# New Watch Vostok



## David75 (Apr 15, 2006)

Hello i just got this baby in by the mail , it is a vostok in very mint condition almost new . Whit deeply green dial and small second hand . I really like this one because it is a little unusuall .


----------



## Bareges (Aug 18, 2005)

David75 said:


> Hello i just got this baby in by the mail , it is a vostok in very mint condition almost new . Whit deeply green dial and small second hand . I really like this one because it is a little unusuall .


Nice watch David - good catch.................Don't know how long I could live with the "green" but it is a handsome piece!!


----------



## foztex (Nov 6, 2005)

Very nice and theres nowt wrong wi' green.










Foz


----------



## dapper (Jun 18, 2004)

Green:


----------



## Chascomm (Sep 9, 2005)

Green and proud of it


----------



## mach 0.0013137 (Jan 10, 2005)

Ok it`s not Russian, but it sure is green









*1970`s Orient King Diver Green, cal 46941 21 Jewels*


----------



## Chascomm (Sep 9, 2005)

mach 0.0013137 said:


> Ok it`s not Russian, but it sure is green
> 
> 
> 
> ...


I've got a Hong Kong copy of that in blue.
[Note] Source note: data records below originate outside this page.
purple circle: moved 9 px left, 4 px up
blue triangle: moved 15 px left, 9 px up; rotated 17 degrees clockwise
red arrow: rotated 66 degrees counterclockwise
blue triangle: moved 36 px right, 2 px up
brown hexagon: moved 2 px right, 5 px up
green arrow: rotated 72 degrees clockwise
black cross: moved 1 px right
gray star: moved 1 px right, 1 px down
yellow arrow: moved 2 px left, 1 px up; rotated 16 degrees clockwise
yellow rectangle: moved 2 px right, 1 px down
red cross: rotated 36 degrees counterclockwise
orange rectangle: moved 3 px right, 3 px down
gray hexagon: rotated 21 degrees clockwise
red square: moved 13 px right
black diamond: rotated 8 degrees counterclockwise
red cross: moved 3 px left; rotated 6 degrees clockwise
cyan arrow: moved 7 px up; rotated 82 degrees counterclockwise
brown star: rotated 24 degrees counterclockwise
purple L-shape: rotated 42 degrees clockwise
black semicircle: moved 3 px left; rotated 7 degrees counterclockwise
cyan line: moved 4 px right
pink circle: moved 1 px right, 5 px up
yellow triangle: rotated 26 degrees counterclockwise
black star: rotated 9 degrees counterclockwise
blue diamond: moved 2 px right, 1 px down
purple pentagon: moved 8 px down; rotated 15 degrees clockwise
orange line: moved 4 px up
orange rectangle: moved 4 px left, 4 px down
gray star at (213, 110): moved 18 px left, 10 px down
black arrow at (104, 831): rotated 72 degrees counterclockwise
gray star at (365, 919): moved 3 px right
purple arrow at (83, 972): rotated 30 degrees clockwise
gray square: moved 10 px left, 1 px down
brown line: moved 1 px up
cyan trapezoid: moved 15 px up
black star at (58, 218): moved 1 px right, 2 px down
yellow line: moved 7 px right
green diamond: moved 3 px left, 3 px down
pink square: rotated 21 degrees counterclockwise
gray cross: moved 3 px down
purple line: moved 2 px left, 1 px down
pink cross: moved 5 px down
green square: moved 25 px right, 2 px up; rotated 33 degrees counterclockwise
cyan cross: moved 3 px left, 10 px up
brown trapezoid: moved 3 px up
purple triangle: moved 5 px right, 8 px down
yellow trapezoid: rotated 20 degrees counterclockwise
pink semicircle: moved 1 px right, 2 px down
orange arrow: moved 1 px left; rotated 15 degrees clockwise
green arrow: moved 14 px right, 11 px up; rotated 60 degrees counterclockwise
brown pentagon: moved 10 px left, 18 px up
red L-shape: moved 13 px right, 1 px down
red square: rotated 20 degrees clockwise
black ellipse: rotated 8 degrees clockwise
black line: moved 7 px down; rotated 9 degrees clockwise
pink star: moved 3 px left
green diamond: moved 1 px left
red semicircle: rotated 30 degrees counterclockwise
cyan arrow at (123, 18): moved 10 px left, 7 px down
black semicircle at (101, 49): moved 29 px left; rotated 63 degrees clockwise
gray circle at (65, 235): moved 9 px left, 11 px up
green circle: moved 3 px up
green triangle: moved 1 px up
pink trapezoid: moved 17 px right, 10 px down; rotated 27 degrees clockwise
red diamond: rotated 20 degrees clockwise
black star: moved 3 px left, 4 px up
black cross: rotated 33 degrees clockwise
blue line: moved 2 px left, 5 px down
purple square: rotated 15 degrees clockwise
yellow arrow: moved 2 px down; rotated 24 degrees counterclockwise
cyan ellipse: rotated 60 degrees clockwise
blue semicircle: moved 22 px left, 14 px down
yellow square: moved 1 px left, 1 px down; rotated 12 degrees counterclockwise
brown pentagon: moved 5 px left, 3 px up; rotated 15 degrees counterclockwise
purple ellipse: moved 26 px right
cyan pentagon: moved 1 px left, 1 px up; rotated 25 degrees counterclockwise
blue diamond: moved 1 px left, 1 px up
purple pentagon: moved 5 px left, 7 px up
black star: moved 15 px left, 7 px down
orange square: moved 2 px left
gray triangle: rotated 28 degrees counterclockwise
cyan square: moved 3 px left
It's got a Slava movement finished with Chinese parts. The brand name looks like 'OREINT' at first glance, but on closer inspection, it says 'QREINI', which I understand to be a fairly common Palestinian surname. I don't keep it in the same box as my Israeli-assembled Nelson jump-hour.


----------



## mach 0.0013137 (Jan 10, 2005)

Chascomm said:


> I don't keep it in the same box as my Israeli-assembled Nelson jump-hour.


----------



## MarkF (Jul 5, 2003)

mach 0.0013137 said:


> Ok it`s not Russian, but it sure is green
> 
> 
> 
> ...


Me too, but not with envy.


----------